A regulação e a padronização dos nanomateriais são fundamentais para o desenvolvimento comercial da nanotecnologia.

"O tema foi colocado em pauta pela Comissão Europeia com base na Estratégia Europeia para as Nanotecnologias, que está apoiada no tripé segurança, integração e responsabilidade", diz Alves. Um dos blocos de construção desse trinômio passa pela padronização."O Parlamento europeu tem destacado a importância da padronização como uma maneira de acompanhar a introdução dos nanomateriais no mercado, avaliando que tal situação facilitará a implementação de uma regulação efetiva", relata.

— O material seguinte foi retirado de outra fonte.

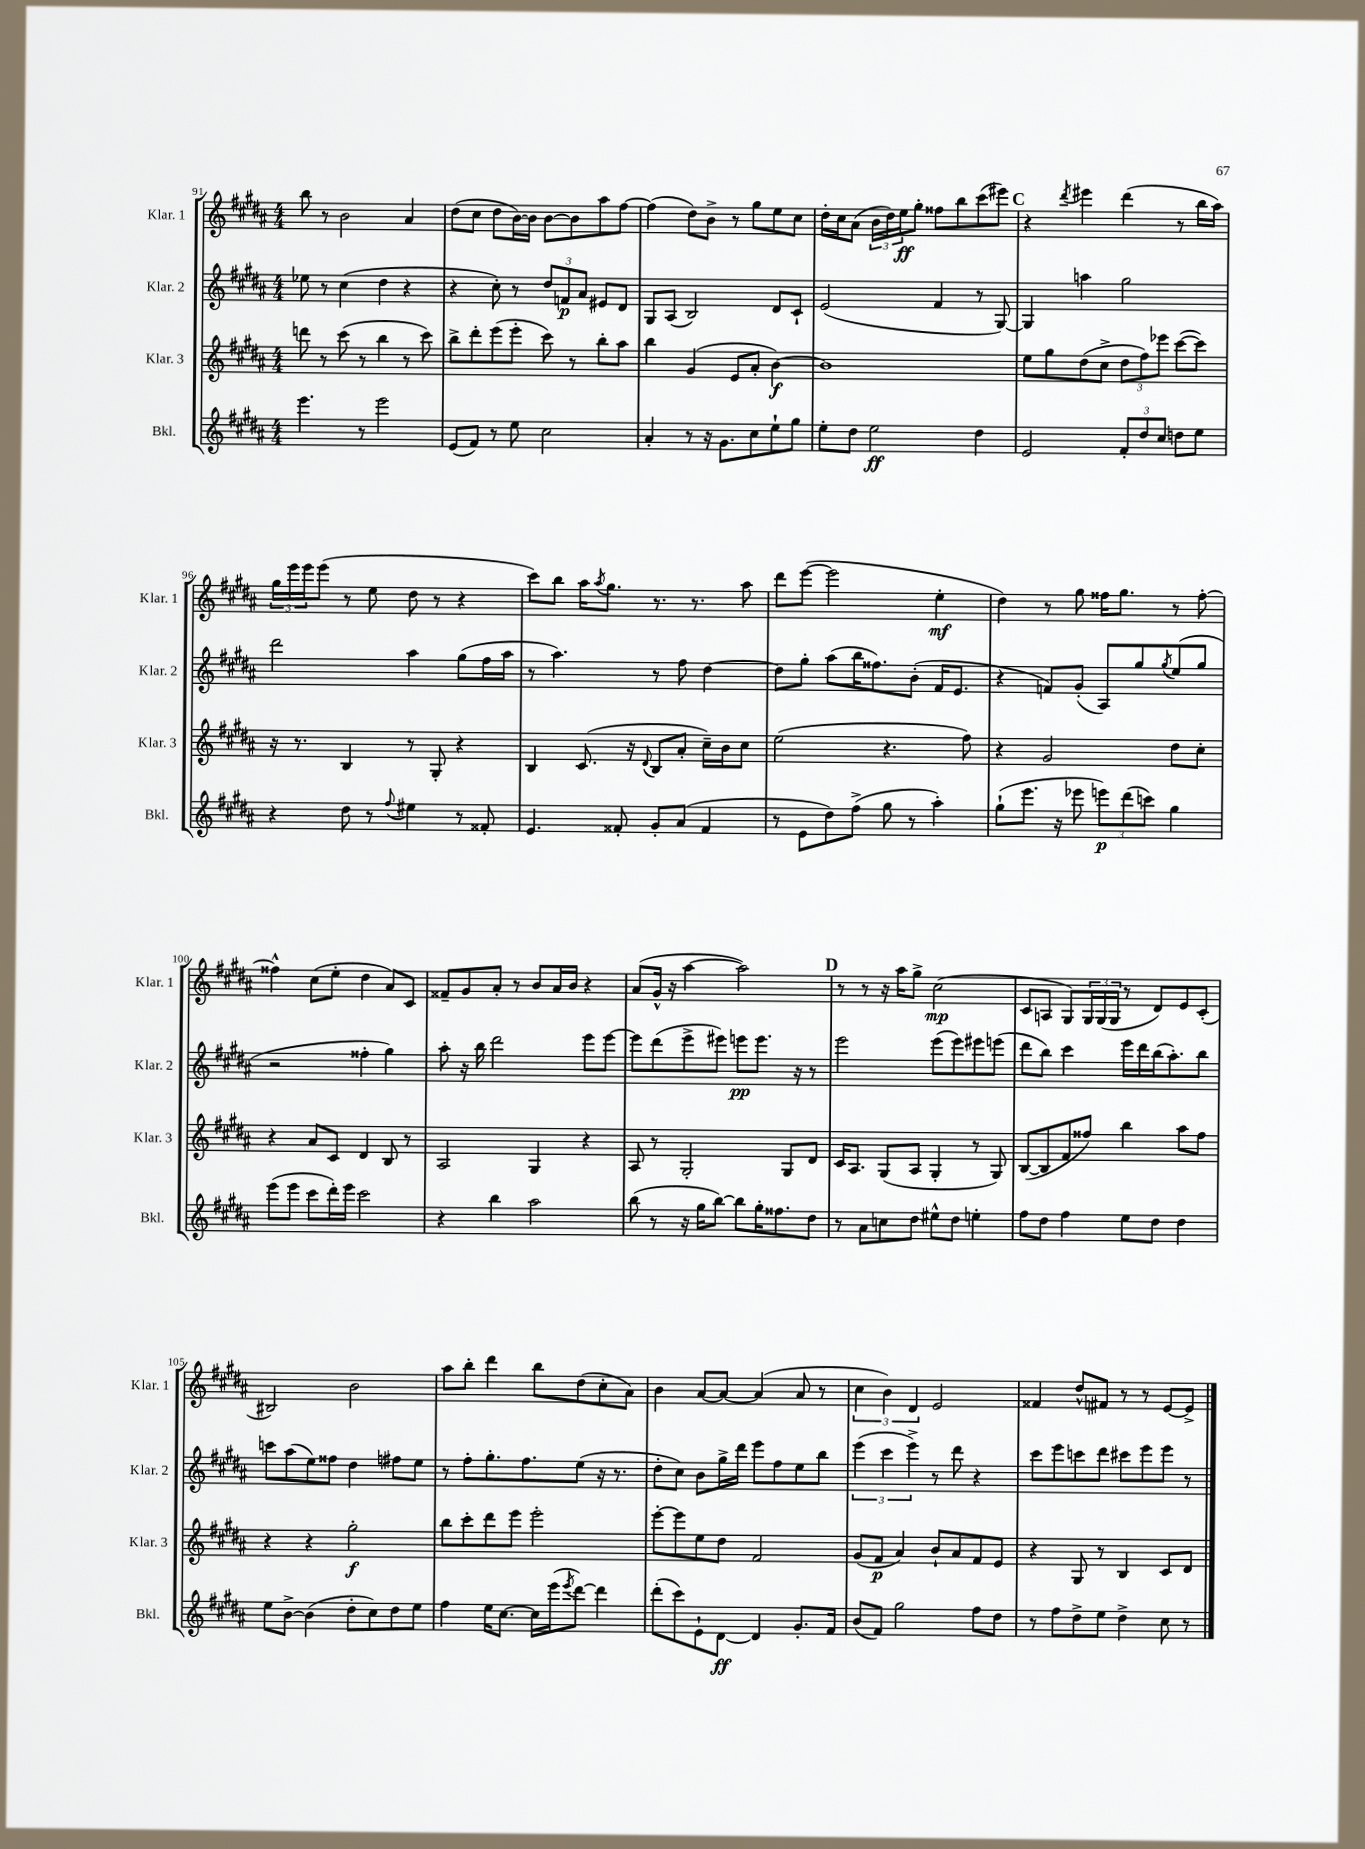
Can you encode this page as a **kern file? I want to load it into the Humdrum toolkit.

**kern	**dynam	**kern	**dynam	**kern	**dynam	**kern	**dynam
*part4	*part4	*part3	*part3	*part2	*part2	*part1	*part1
*staff4	*staff4	*staff3	*staff3	*staff2	*staff2	*staff1	*staff1
*I"Bkl.	*	*I"Klar. 3	*	*I"Klar. 2	*	*I"Klar. 1	*
*I'Bkl.	*	*I'Klar. 3	*	*I'Klar. 2	*	*I'Klar. 1	*
*clefG2	*	*clefG2	*	*clefG2	*	*clefG2	*
*k[f#c#g#d#a#]	*	*k[f#c#g#d#a#]	*	*k[f#c#g#d#a#]	*	*k[f#c#g#d#a#]	*
*M4/4	*	*M4/4	*	*M4/4	*	*M4/4	*
=91	=91	=91	=91	=91	=91	=91	=91
4.eee\	.	8dddn\	.	8ee-X\	.	8bb\	.
.	.	8r	.	8r	.	8r	.
.	.	(8ccc#\	.	(4cc#\	.	2b\	.
8r	.	8r	.	.	.	.	.
2eee\	.	4bb\	.	4dd#\	.	.	.
.	.	8r	.	4r	.	4a#/	.
.	.	8ccc#\)	.	.	.	.	.
=92	=92	=92	=92	=92	=92	=92	=92
(8e/L	.	8bb^\L	.	4r	.	(8dd#\L	.
8f#/J)	.	8ddd#'\	.	.	.	8cc#\J	.
8r	.	(8eee\	.	8cc#'\)	.	8dd#\L	.
8ee\	.	8eee'\J	.	8r	.	[16b\L)	.
.	.	.	.	.	.	16b\JJ]	.
2cc#\	.	8ccc#\)	.	12dd#/L	.	[8b\L	.
.	.	.	.	12fn/	p	.	.
.	.	8r	.	.	.	8b\]	.
.	.	.	.	12a#/J	.	.	.
.	.	8bb'\L	.	8e#X/L	.	8aa#\	.
.	.	8aa#\J	.	8d#/J	.	[8ff#\J	.
=93	=93	=93	=93	=93	=93	=93	=93
4a#'/	.	4bb\	.	8G#/L	.	(4ff#\]	.
.	.	.	.	(8A#/J	.	.	.
8r	.	(4g#/	.	2B/)	.	8dd#\L)	.
16r	.	.	.	.	.	8b^\J	.
8.g#\L	.	.	.	.	.	.	.
.	.	8e/L	.	.	.	8r	.
8cc#\	.	8a#'/J	.	.	.	8gg#\L	.
8ee`\	.	[4b\)	f	8d#/L	.	8ee\	.
8gg#\J	.	.	.	8c#`/J	.	8cc#\J	.
=94	=94	=94	=94	=94	=94	=94	=94
8ee'\L	.	1b]	.	(2e/	.	16dd#'\LL	.
.	.	.	.	.	.	16cc#\J	.
8dd#\J	.	.	.	.	.	(8a#\J	.
2ee\	ff	.	.	.	.	24b\LL	.
.	.	.	.	.	.	24dd#\)	.
.	.	.	.	.	.	24ee\J	ff
.	.	.	.	.	.	8gg#'\J	.
.	.	.	.	4f#/	.	8ff##X\L	.
.	.	.	.	.	.	8bb\	.
4dd#\	.	.	.	8r	.	(8ccc#\	.
.	.	.	.	[8G#/)	.	8eee#X\J)	.
!!LO:REH:place=s1:t=C
=95	=95	=95	=95	=95	=95	=95	=95
2e/	.	8ee\L	.	4G#/]	.	4r	.
.	.	8gg#\	.	.	.	.	.
.	.	.	.	.	.	8qddd#/	.
.	.	(8dd#\	.	4aan\	.	4eee#X\	.
.	.	8cc#^\J	.	.	.	.	.
12f#'/L	.	12dd#\L	.	2gg#\	.	(4ddd#\	.
12dd#/	.	12ff#\)	.	.	.	.	.
12cc#/J	.	12eee-X\J	.	.	.	.	.
8ddn\L	.	([8ccc#\L	.	.	.	8r	.
8ee\J	.	8ccc#\J])	.	.	.	16bb\LL	.
.	.	.	.	.	.	16aa#\JJ)	.
!!LO:LB:g=z
=96	=96	=96	=96	=96	=96	=96	=96
4r	.	16r	.	2ddd#\	.	24gg#\LL	.
.	.	.	.	.	.	24eee\	.
.	.	8.r	.	.	.	.	.
.	.	.	.	.	.	24eee\J	.
.	.	.	.	.	.	(8eee\J	.
8dd#\	.	4B/	.	.	.	8r	.
8r	.	.	.	.	.	8ee\	.
8qqff#/	.	.	.	.	.	.	.
4ee#X\	.	8r	.	4aa#\	.	8dd#\	.
.	.	8G#'/	.	.	.	8r	.
8r	.	4r	.	(8gg#\L	.	4r	.
8f##X'/	.	.	.	16ff#\L	.	.	.
.	.	.	.	16aa#\JJ	.	.	.
=97	=97	=97	=97	=97	=97	=97	=97
4.e/	.	4B/	.	8r	.	8ccc#\L)	.
.	.	.	.	4.aa#\)	.	8bb\J	.
.	.	(8.c#/	.	.	.	16aa#\KL	.
.	.	.	.	.	.	8qaa#/	.
.	.	.	.	.	.	8.gg#\J	.
8f##X'/	.	.	.	.	.	.	.
.	.	16r	.	.	.	.	.
.	.	8qqd#/	.	.	.	.	.
8g#'/L	.	8B/L	.	8r	.	8.r	.
(8a#/J	.	8a#'/J	.	8ff#\	.	.	.
.	.	.	.	.	.	8.r	.
4f##/	.	16cc#~\LL)	.	[4dd#\	.	.	.
.	.	16b\J	.	.	.	.	.
.	.	8cc#\J	.	.	.	8aa#\	.
=98	=98	=98	=98	=98	=98	=98	=98
8r	.	(2ee\	.	8dd#\L]	.	8ddd#\L	.
8e\L	.	.	.	8gg#'\J	.	([8eee\J	.
8dd#\)	.	.	.	(8aa#\L	.	2eee\]	.
(8ff#^\J	.	.	.	16bb\K	.	.	.
.	.	.	.	8.ff##X\)	.	.	.
8gg#\	.	4.r	.	.	.	.	.
8r	.	.	.	(8b'\J	.	.	.
4aa#'\)	.	.	.	16f#/KL	.	4ee'\	mf
.	.	.	.	8.e/J	.	.	.
.	.	8ff#\)	.	.	.	.	.
=99	=99	=99	=99	=99	=99	=99	=99
(8gg#`\L	.	4r	.	4r	.	4dd#\)	.
8.eee\J	.	.	.	.	.	.	.
.	.	2g#/	.	8fn/L)	.	8r	.
16r	.	.	.	.	.	.	.
8eee-X\	.	.	.	(8g#'/J	.	8gg#\	.
12eeen\L)	p	.	.	8A#/L)	.	16ff##X\KL	.
.	.	.	.	.	.	8.gg#\J	.
(12ddd#\	.	.	.	.	.	.	.
.	.	.	.	8gg#/	.	.	.
12cccn\J)	.	.	.	.	.	.	.
.	.	.	.	8qgg#/	.	.	.
4gg#\	.	8dd#\L	.	(8ee/	.	8r	.
.	.	8cc#'\J	.	8gg#/J	.	[8ff##'\	.
!!LO:LB:g=z
=100	=100	=100	=100	=100	=100	=100	=100
(8eee\L	.	4r	.	2r	.	4ff##X^^\]	.
8eee\J	.	.	.	.	.	.	.
8ccc#\L	.	8a#/L	.	.	.	(8cc#\L	.
16ddd#'\L)	.	8c#/J	.	.	.	8ee'\J	.
16eee\JJ	.	.	.	.	.	.	.
2ccc#\	.	4d#/	.	4ff##X'\	.	4dd#\	.
.	.	8B/	.	4gg#\)	.	8a#/L)	.
.	.	8r	.	.	.	8c#/J	.
=101	=101	=101	=101	=101	=101	=101	=101
4r	.	2A#/	.	8aa#'\	.	8f##X~/L	.
.	.	.	.	16r	.	8g#/	.
.	.	.	.	16bb\	.	.	.
4bb\	.	.	.	2ddd#\	.	8a#'/J	.
.	.	.	.	.	.	8r	.
2aa#\	.	4G#/	.	.	.	8b/L	.
.	.	.	.	.	.	16a#/L	.
.	.	.	.	.	.	16b/JJ	.
.	.	4r	.	8eee\L	.	4r	.
.	.	.	.	[8eee\J	.	.	.
=102	=102	=102	=102	=102	=102	=102	=102
(8bb\	.	8A#/	.	8eee\L]	.	(8a#/L	.
8r	.	8r	.	(8ddd#\	.	16g#^^/Jk	.
.	.	.	.	.	.	16r	.
16r	.	2G#'/	.	8eee^\	.	[4aa#\	.
16gg#\KL	.	.	.	.	.	.	.
[8bb\J)	.	.	.	8eee#X\J)	.	.	.
8bb\L]	.	.	.	8eeen\L	pp	2aa#\])	.
16gg#'\K	.	.	.	8.eee\J	.	.	.
8.ff##X\	.	.	.	.	.	.	.
.	.	8G#/L	.	.	.	.	.
.	.	.	.	16r	.	.	.
8dd#\J	.	8d#/J	.	8r	.	.	.
!!LO:REH:place=s1:t=D
=103	=103	=103	=103	=103	=103	=103	=103
8r	.	16c#/KL	.	2eee\	.	8r	.
.	.	8.A#/J	.	.	.	.	.
8a#\L	.	.	.	.	.	8r	.
8ccn\	.	(8G#/L	.	.	.	16r	.
.	.	.	.	.	.	16aa#\KL	.
8dd#\J	.	8A#/J	.	.	.	8gg#^\J	.
8ee#X^^\L	.	4G#'/	.	(8eee\L	.	(2cc#\	mp
8dd#\J	.	.	.	8eee\)	.	.	.
4een'\	.	8r	.	8eee#X\	.	.	.
.	.	8G#/)	.	(8eeen\J	.	.	.
=104	=104	=104	=104	=104	=104	=104	=104
8ff#\L	.	([8B/L	.	8ddd#\L	.	8c#/L	.
8dd#\J	.	8B/]	.	8bb\J)	.	8An/J	.
4ff#\	.	8f#/	.	4ccc#\	.	8G#/L)	.
.	.	8ff##X/J)	.	.	.	24G#/L	.
.	.	.	.	.	.	(24G#/	.
.	.	.	.	.	.	24G#/JJ	.
8ee\L	.	4bb\	.	16eee\LL	.	8r	.
.	.	.	.	16ddd#\	.	.	.
8dd#\J	.	.	.	(16bb\J	.	8d#/L)	.
.	.	.	.	8.aa#'\)	.	.	.
4dd#\	.	8aa#\L	.	.	.	8e/	.
.	.	8ff##\J	.	8bb\J	.	(8c#'/J	.
!!LO:LB:g=z
=105	=105	=105	=105	=105	=105	=105	=105
8ee\L	.	4r	.	8cccn\L	.	2B#X/)	.
[8b^\J	.	.	.	(8aa#\	.	.	.
(4b\]	.	4r	.	8ee\)	.	.	.
.	.	.	.	8ff##X\J	.	.	.
8dd#'\L	.	2gg#'\	f	4dd#\	.	2b\	.
8cc#\)	.	.	.	.	.	.	.
8dd#\	.	.	.	8ff#X\L	.	.	.
8ee\J	.	.	.	8ee\J	.	.	.
=106	=106	=106	=106	=106	=106	=106	=106
4ff#\	.	8bb\L	.	8r	.	8aa#\L	.
.	.	8ccc#'\	.	8ff#'\L	.	8bb'\J	.
16ee\KL	.	8ddd#\	.	8.gg#'\	.	4ddd#\	.
[8.cc#\J	.	.	.	.	.	.	.
.	.	8eee\J	.	.	.	.	.
.	.	.	.	8.ff#\	.	.	.
16cc#\LL]	.	2eee'\	.	.	.	8bb\L	.
(16eee\J	.	.	.	.	.	.	.
8qeee/	.	.	.	.	.	.	.
[8ddd#\J)	.	.	.	(8ee\J	.	(8dd#\	.
4ddd#\]	.	.	.	16r	.	8cc#'\	.
.	.	.	.	8.r	.	.	.
.	.	.	.	.	.	8a#\J)	.
=107	=107	=107	=107	=107	=107	=107	=107
(8ddd#'\L	.	[8eee'\L	.	8dd#'\L	.	4b\	.
8ccc#\)	.	8eee\]	.	8cc#\J)	.	.	.
8e`\	.	8ee\	.	8b\L	.	[8a#/L	.
[8d#\J	ff	8dd#\J	.	16gg#^\L	.	8a#/J_	.
.	.	.	.	16ddd#\JJ	.	.	.
4d#/]	.	2f#/	.	8eee\L	.	(4a#/]	.
.	.	.	.	8ff#\	.	.	.
8.g#'/L	.	.	.	8ee\	.	8a#/	.
.	.	.	.	8bb\J	.	8r	.
16f#/Jk	.	.	.	.	.	.	.
=108	=108	=108	=108	=108	=108	=108	=108
(8b/L	.	(8g#/L	.	(6eee\	.	6cc#\	.
8f#/J)	.	8f#/J	p	.	.	.	.
.	.	.	.	6ccc#\	.	6b\)	.
2gg#\	.	4a#/)	.	.	.	.	.
.	.	.	.	6eee^\)	.	6d#/	.
.	.	8b`/L	.	8r	.	2e/	.
.	.	8a#/	.	8ddd#\	.	.	.
8ff#\L	.	8f#/	.	4r	.	.	.
8dd#\J	.	8e/J	.	.	.	.	.
=109	=109	=109	=109	=109	=109	=109	=109
8r	.	4r	.	8ccc#\L	.	4f##X/	.
8ff#\L	.	.	.	8eee\	.	.	.
8dd#^\	.	8G#/	.	8cccn\	.	8dd#^^/L	.
8ee\J	.	8r	.	8ddd#\J	.	8f#X/J	.
4dd#^\	.	4B/	.	8ccc#X\L	.	8r	.
.	.	.	.	8eee\	.	8r	.
8cc#\	.	8c#/L	.	8eee\J	.	[8e/L	.
8r	.	8d#/J	.	8r	.	8e^/J]	.
==	==	==	==	==	==	==	==
*-	*-	*-	*-	*-	*-	*-	*-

Alguns países, como Bélgica, França e Dinamarca, têm implementado regulações sobre nanomateriais específicos."Nos Estados Unidos, a Agência de Proteção Ambiental (EPA) publicou em 2008 duas resoluções, dentro do escopo do Ato de Controle de Substâncias Tóxicas (TSCA), indicando claramente uma mudança de postura na questão da regulação da nanotecnologia no país", diz Alves.

A FDA, agência norte-americana de controle de alimentos e medicamentos, também se ocupa das aplicações da nanotecnologia na área da saúde e tem lançado consultas públicas desde 2011. Alves ressalta que, apesar de a questão da padronização da nanotecnologia estar no centro das discussões em Grenoble, essa é uma tarefa altamente complexa. "Sabemos que a própria natureza dos nanomateriais, caracterizada pela falta de homogeneidade, consiste em um obstáculo de altíssima dificuldade."

A superação dessas dificuldades, na sua avaliação, se dará com o desenvolvimento não só de novos métodos para a produção de materiais nanoestruturados, novos equipamentos, como também novos protocolos de análise e rastreabilidade. Com isso poderá ser possível chegar às validações necessárias à padronização.